Source material:
--------------------------------
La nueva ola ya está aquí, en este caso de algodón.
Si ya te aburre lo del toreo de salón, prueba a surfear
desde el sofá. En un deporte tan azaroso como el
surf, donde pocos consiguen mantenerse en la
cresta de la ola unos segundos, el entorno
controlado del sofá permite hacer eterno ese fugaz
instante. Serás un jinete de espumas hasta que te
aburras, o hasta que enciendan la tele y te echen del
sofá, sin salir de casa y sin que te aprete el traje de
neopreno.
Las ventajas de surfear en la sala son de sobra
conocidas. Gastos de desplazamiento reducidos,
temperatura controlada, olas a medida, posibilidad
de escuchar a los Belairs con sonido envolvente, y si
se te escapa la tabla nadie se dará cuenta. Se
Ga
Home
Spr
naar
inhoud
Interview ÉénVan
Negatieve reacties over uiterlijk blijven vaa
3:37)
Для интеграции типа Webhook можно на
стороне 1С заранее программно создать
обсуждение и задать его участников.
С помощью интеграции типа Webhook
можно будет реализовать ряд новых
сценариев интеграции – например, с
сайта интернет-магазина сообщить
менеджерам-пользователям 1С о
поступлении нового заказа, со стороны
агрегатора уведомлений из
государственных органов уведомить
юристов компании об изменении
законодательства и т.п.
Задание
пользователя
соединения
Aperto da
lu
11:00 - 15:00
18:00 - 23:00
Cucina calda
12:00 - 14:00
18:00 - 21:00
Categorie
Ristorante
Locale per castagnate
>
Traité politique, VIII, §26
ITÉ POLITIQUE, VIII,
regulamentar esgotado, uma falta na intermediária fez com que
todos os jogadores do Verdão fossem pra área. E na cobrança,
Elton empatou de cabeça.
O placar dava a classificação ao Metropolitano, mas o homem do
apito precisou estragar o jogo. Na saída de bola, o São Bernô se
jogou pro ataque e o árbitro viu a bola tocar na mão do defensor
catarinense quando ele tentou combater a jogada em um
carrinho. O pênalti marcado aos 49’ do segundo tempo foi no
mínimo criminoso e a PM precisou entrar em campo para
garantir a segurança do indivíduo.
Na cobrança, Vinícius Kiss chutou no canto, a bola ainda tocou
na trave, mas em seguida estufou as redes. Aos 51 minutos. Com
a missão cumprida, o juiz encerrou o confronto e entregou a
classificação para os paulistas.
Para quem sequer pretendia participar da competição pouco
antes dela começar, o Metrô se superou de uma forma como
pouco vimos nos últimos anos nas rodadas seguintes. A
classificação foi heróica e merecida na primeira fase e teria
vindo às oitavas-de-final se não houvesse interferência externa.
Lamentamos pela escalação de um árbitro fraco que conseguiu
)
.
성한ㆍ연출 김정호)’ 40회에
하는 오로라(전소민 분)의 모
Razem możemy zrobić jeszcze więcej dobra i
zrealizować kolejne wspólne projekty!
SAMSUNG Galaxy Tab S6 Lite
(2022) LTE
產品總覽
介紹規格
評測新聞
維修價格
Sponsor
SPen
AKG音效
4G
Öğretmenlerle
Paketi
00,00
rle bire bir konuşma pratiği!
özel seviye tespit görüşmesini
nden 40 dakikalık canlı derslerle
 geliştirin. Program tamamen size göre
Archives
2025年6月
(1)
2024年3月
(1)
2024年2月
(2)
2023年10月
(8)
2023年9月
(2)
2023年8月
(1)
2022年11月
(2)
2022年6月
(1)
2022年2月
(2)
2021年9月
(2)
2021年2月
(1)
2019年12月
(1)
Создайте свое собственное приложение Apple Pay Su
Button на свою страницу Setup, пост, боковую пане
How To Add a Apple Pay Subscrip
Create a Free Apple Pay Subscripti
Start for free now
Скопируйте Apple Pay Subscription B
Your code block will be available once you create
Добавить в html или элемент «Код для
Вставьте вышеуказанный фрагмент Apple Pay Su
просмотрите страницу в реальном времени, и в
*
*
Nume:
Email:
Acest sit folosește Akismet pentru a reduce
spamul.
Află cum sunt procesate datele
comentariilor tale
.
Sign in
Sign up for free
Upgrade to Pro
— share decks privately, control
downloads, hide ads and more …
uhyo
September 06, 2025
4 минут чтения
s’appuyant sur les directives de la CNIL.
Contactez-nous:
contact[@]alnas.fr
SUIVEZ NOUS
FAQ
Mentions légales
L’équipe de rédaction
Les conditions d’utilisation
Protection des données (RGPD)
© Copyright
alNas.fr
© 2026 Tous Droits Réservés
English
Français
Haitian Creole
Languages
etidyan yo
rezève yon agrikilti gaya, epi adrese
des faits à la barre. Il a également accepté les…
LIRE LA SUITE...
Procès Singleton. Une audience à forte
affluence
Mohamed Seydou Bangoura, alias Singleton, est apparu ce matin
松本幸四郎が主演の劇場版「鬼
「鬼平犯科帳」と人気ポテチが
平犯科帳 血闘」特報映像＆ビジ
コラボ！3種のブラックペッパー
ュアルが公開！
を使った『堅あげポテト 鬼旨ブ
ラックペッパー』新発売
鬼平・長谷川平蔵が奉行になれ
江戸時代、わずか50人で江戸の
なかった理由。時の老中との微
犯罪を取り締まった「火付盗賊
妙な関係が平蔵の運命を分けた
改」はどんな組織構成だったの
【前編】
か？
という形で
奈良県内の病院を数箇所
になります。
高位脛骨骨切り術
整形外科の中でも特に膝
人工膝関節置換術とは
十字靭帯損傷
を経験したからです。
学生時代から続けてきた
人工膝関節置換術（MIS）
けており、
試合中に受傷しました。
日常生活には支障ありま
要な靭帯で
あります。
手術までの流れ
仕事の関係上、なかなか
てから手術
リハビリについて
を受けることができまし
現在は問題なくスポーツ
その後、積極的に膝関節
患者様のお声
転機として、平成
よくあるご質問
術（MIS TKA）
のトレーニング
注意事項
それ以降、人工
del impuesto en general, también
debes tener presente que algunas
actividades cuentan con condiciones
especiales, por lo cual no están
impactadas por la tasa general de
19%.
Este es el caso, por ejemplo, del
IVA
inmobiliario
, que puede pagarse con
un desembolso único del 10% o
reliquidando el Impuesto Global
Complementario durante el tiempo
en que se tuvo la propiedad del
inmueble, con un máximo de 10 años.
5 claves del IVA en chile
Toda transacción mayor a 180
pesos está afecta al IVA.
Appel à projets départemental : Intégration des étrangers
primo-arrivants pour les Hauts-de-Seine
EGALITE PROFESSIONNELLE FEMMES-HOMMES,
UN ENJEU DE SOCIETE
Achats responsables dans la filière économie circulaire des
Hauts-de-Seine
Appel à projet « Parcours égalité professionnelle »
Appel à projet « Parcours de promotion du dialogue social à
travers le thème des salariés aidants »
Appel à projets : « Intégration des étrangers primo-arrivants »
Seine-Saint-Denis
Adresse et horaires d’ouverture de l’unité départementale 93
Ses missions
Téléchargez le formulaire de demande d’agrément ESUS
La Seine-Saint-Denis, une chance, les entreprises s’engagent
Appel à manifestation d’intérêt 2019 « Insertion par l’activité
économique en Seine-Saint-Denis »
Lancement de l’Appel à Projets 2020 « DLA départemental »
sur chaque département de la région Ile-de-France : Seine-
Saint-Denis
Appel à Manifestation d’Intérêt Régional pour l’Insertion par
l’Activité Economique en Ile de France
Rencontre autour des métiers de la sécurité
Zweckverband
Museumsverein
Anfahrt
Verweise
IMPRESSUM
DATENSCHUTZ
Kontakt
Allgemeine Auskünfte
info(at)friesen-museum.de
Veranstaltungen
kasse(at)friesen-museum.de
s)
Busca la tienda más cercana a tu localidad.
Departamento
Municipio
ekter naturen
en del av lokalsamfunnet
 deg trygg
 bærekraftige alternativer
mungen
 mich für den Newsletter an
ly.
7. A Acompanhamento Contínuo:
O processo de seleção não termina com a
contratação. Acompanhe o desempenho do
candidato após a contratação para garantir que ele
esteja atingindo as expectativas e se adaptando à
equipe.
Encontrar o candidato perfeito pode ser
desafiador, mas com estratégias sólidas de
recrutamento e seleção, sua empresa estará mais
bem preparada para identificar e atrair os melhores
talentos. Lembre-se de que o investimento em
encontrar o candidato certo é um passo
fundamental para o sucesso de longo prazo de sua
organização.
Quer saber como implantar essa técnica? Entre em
--------------------------------
What needs to be done: Each line above that contains the string "como" should be identified and copied.

Output for this exercise:
desde el sofá. En un deporte tan azaroso como el
antes dela começar, o Metrô se superou de uma forma como
Quer saber como implantar essa técnica? Entre em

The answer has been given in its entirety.